No último momento, quando José estava prestes a tomar uma decisão, um Anjo revelou-lhe o mistério da maternidade de Nossa Senhora: o “mistério escondido desde os séculos passados em Deus” (Ef 3, 9) foi obra divina. O Anjo libertou a São José das trevas e do iminente perigo de errar gravemente: “José, filho de Davi, não temas receber Maria, tua mulher, pois o que nela foi gerado vem do Espírito Santo” (Mt 1, 20).
Essa explicação, embora tenha sido predita no passado, vai muito além de todo o enigma de São José. O Anjo não explica apenas a origem da gravidez, mas sabe e comunica muito sobre a criança: será um homem e o próprio Filho de Deus. Esta é a obra de Deus! O Anjo do Senhor afastou uma espessa cortina diante dos olhos de São José e abriu-lhe a vista para o céu, até o mistério do Deus Triúno.

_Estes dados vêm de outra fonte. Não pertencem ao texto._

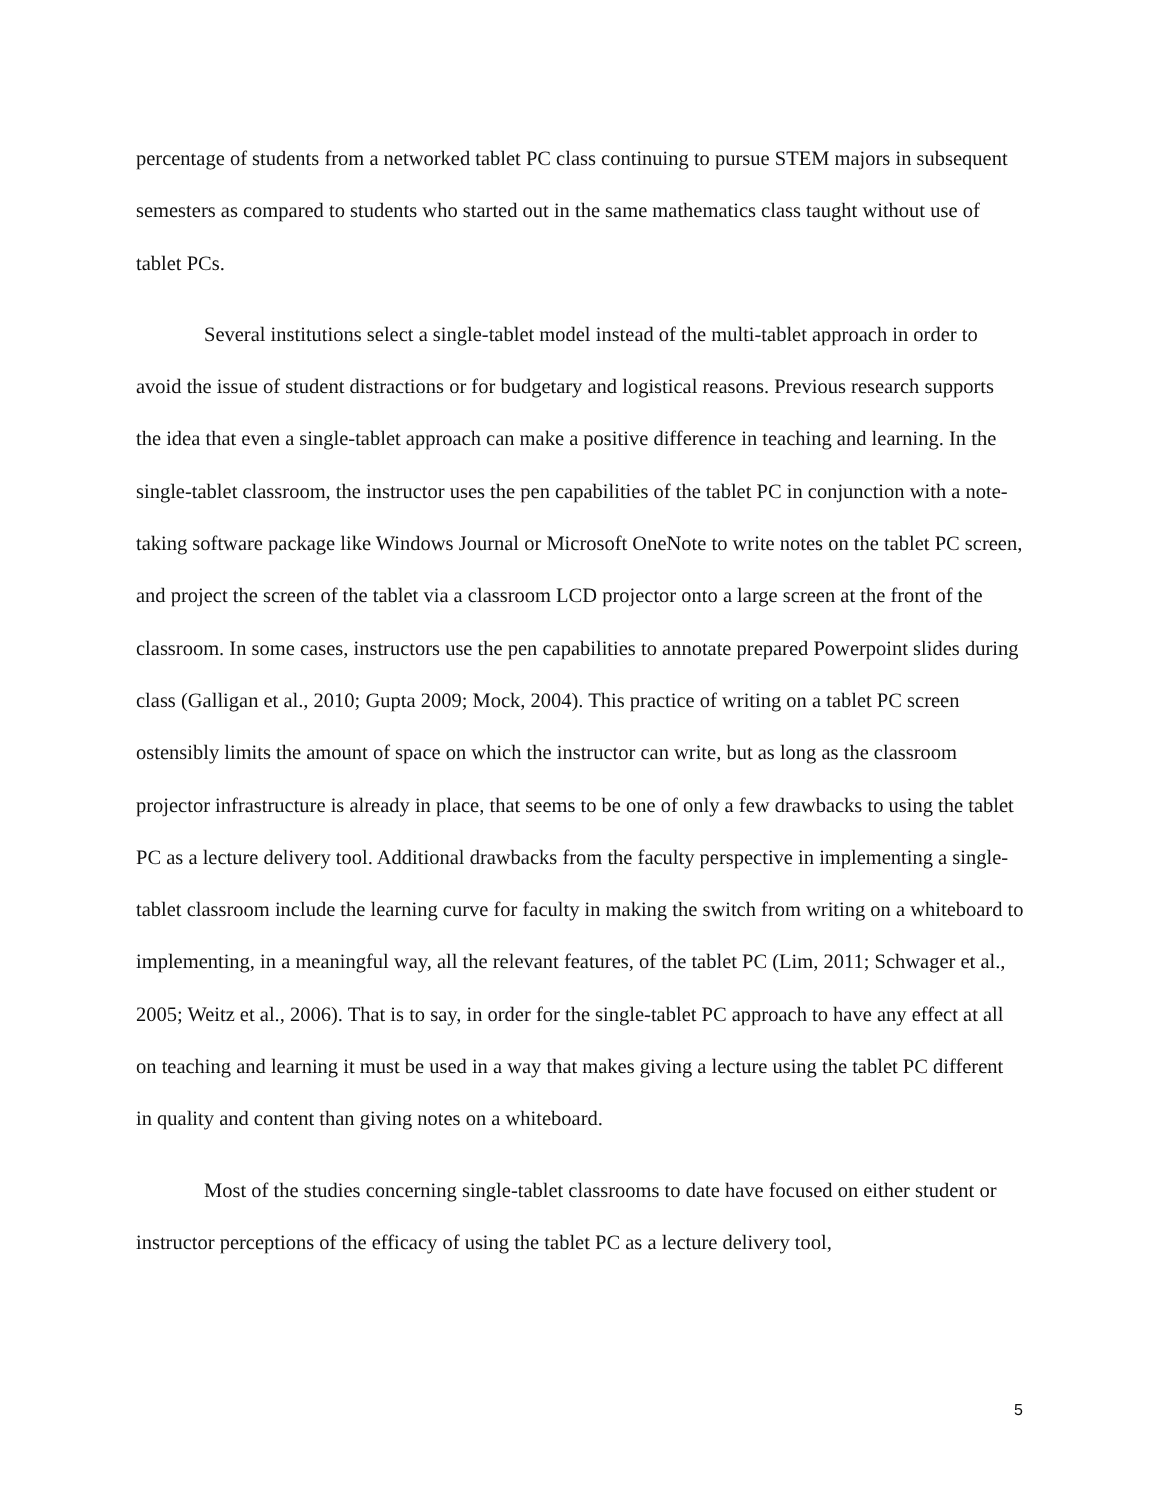percentage of students from a networked tablet PC class continuing to pursue STEM majors in subsequent semesters as compared to students who started out in the same mathematics class taught without use of tablet PCs.
Several institutions select a single-tablet model instead of the multi-tablet approach in order to avoid the issue of student distractions or for budgetary and logistical reasons. Previous research supports the idea that even a single-tablet approach can make a positive difference in teaching and learning. In the single-tablet classroom, the instructor uses the pen capabilities of the tablet PC in conjunction with a note-taking software package like Windows Journal or Microsoft OneNote to write notes on the tablet PC screen, and project the screen of the tablet via a classroom LCD projector onto a large screen at the front of the classroom. In some cases, instructors use the pen capabilities to annotate prepared Powerpoint slides during class (Galligan et al., 2010; Gupta 2009; Mock, 2004). This practice of writing on a tablet PC screen ostensibly limits the amount of space on which the instructor can write, but as long as the classroom projector infrastructure is already in place, that seems to be one of only a few drawbacks to using the tablet PC as a lecture delivery tool. Additional drawbacks from the faculty perspective in implementing a single-tablet classroom include the learning curve for faculty in making the switch from writing on a whiteboard to implementing, in a meaningful way, all the relevant features, of the tablet PC (Lim, 2011; Schwager et al., 2005; Weitz et al., 2006). That is to say, in order for the single-tablet PC approach to have any effect at all on teaching and learning it must be used in a way that makes giving a lecture using the tablet PC different in quality and content than giving notes on a whiteboard.
Most of the studies concerning single-tablet classrooms to date have focused on either student or instructor perceptions of the efficacy of using the tablet PC as a lecture delivery tool,
5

Dizem os teólogos que o mistério trinitário de Deus era desconhecido até Cristo. “O Deus Unigênito, que está no seio do Pai, foi quem o revelou” (Jo 1, 18). Mas o Anjo parece pressupor que São José compreendesse de quem falava: vem “do Espírito Santo”, e o seu “filho” será Aquele que “salvará o seu povo dos seus pecados”. É claro que São José também sabe que só Deus pode perdoar pecados (cf. Mc 2, 7)! Ele já sabia distinguir as diferentes Pessoas em Deus? Não necessariamente. José poderia facilmente ter reconhecido o Espírito divino, o Espírito Santo, sem considerá-lo pessoalmente distinto de Deus, como o fazemos com o espírito de um homem (cf. 1Cor 2, 11).

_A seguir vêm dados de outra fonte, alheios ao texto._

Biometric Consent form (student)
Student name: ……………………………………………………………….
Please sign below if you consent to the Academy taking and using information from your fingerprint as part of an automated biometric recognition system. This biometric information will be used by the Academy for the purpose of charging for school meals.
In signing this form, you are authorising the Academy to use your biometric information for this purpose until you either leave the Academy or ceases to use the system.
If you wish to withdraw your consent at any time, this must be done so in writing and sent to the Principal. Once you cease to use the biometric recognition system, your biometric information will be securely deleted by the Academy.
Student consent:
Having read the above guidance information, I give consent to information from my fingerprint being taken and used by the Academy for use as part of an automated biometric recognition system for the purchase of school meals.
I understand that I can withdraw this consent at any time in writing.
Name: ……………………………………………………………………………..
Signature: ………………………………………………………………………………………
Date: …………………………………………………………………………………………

O que impressiona ainda mais nesse plano de Deus é que ele acontecerá “aqui mesmo”, na sua casa, e ele próprio, “José, filho de Davi”, estará nele envolvido como o marido responsável de Maria, a Mãe deste Divino Redentor! “Não temas receber Maria, tua mulher”; “e tu lhe porás o nome de Jesus.” São José não sabia da sua vocação, até agora, senão através do sumo sacerdote. Isso parece ter permitido, ademais, que ele considerasse “despedi-la secretamente”, mesmo que ela já fosse sua esposa. Mas agora, o Anjo derrama luz divina sobre a criança, sobre a sua mãe e até sobre ele. Por desígnio divino, José será integralmente incluído nesse plano: com autoridade, será “pai” para Ele e O nomeará!

 

 

[1]      São JOÃO PAULO II, Redemptoris Custos, 15 de agosto de 1989, §3.

[2]      E. H. THOMPSON, Vida e Glórias de São José (orig. inglês; primeira publicação em 1888), Dois Irmãos, RS, Minha Biblioteca Católica, 2021, p. 202.

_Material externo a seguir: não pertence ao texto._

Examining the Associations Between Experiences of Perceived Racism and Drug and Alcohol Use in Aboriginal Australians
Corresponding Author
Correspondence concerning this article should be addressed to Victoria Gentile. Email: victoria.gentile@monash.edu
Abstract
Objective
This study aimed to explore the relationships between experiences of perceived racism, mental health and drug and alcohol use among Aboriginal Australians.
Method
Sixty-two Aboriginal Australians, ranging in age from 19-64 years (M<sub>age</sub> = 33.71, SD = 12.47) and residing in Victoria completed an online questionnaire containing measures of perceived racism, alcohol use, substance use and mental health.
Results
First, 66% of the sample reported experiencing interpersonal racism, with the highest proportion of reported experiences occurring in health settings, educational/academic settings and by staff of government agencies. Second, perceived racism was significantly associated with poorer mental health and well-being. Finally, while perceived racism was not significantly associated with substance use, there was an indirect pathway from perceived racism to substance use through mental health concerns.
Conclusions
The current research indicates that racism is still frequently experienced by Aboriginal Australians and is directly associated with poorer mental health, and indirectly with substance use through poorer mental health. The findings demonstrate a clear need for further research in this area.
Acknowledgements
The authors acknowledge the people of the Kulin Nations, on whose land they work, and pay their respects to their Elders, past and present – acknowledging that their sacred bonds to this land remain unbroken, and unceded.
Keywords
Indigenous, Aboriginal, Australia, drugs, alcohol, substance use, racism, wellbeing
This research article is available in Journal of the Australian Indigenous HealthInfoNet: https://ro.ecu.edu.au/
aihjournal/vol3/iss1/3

[3]      Ibid., p. 205; cf. p. 205-208.

[4]      Cf. Sto. TOMÁS DE AQUINO, Summa Theologiae, p. III, q. 29, a. 1; J. J. DAVIS, A Thomistic Josephology (Diss.), Montreal, 1967, 33-123.

[5]      BENTO XVI, Verbum Domini, 2010, §11; cf. §29.

[6]              Ibid., VD, §26.

[7]      Cf. Ex 3, 10.13; 4, 1.10.13.